**Task item**
Your answer must consist of the records below, reproduced exactly, with every picture removed.

Version comparison data:
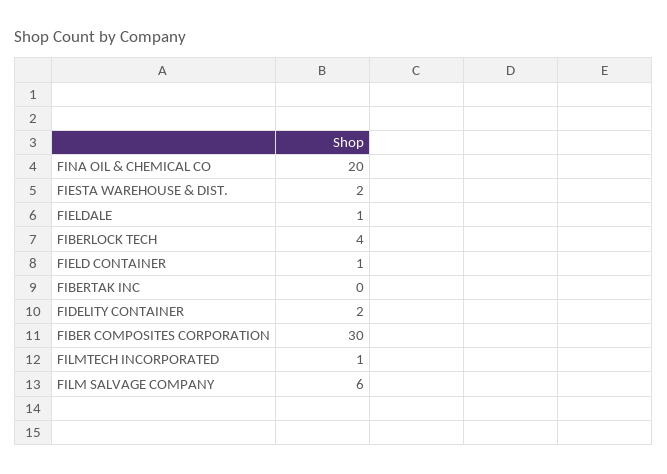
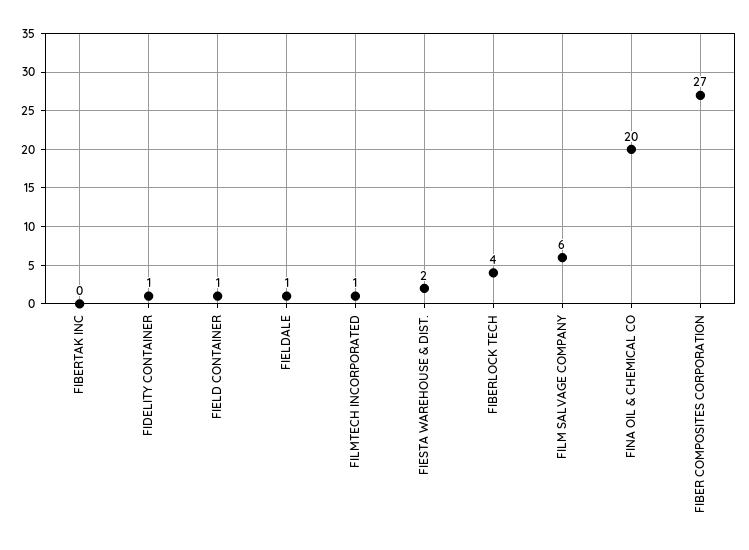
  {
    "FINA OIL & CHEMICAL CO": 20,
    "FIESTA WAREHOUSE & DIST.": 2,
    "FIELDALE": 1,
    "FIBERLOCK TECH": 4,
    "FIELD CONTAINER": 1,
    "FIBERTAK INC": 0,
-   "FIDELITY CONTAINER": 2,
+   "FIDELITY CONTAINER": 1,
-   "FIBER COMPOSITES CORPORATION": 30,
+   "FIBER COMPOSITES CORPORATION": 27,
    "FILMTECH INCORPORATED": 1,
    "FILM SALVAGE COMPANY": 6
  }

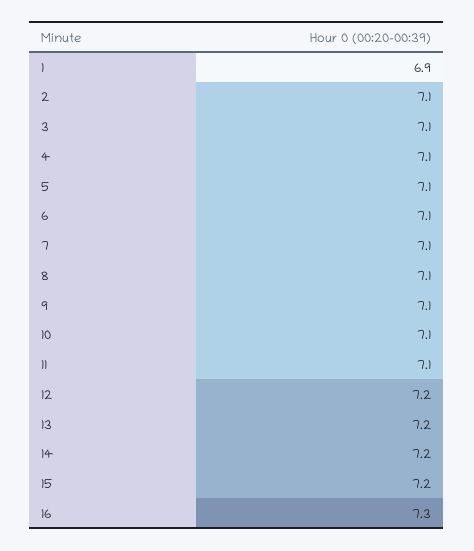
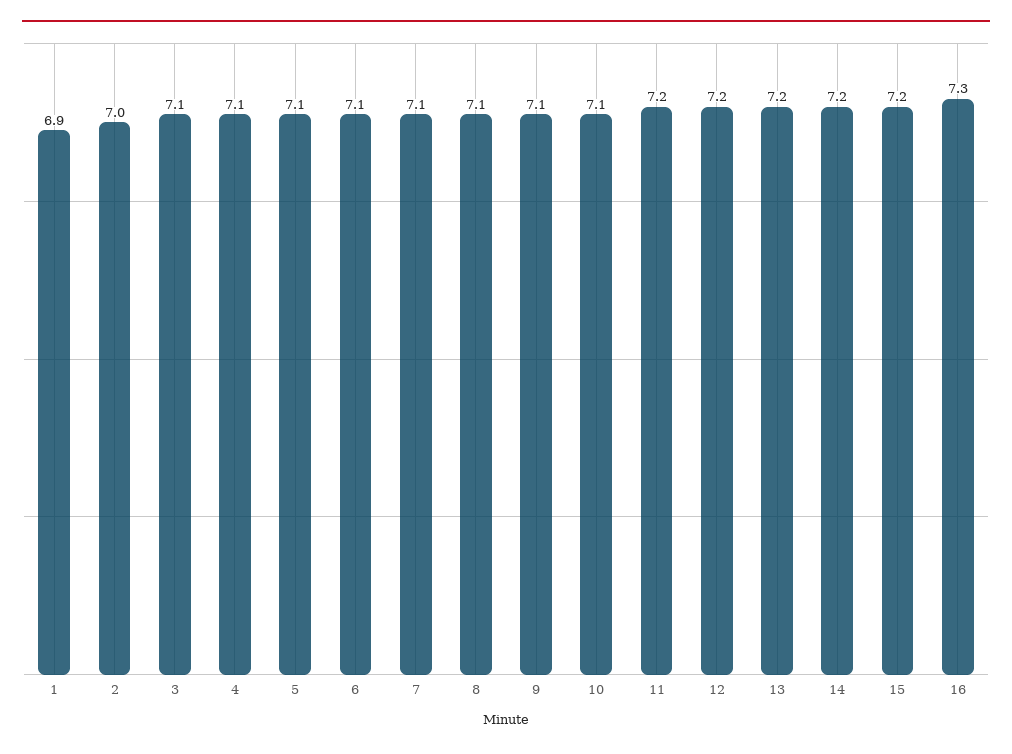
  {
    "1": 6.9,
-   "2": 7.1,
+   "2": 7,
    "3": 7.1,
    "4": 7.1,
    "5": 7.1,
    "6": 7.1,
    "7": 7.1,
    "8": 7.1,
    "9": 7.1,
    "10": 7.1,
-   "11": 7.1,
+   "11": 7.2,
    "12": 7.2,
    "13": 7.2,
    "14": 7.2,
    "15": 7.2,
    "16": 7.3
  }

**Exercise solution**
  {
    "FINA OIL & CHEMICAL CO": 20,
    "FIESTA WAREHOUSE & DIST.": 2,
    "FIELDALE": 1,
    "FIBERLOCK TECH": 4,
    "FIELD CONTAINER": 1,
    "FIBERTAK INC": 0,
-   "FIDELITY CONTAINER": 2,
+   "FIDELITY CONTAINER": 1,
-   "FIBER COMPOSITES CORPORATION": 30,
+   "FIBER COMPOSITES CORPORATION": 27,
    "FILMTECH INCORPORATED": 1,
    "FILM SALVAGE COMPANY": 6
  }

  {
    "1": 6.9,
-   "2": 7.1,
+   "2": 7,
    "3": 7.1,
    "4": 7.1,
    "5": 7.1,
    "6": 7.1,
    "7": 7.1,
    "8": 7.1,
    "9": 7.1,
    "10": 7.1,
-   "11": 7.1,
+   "11": 7.2,
    "12": 7.2,
    "13": 7.2,
    "14": 7.2,
    "15": 7.2,
    "16": 7.3
  }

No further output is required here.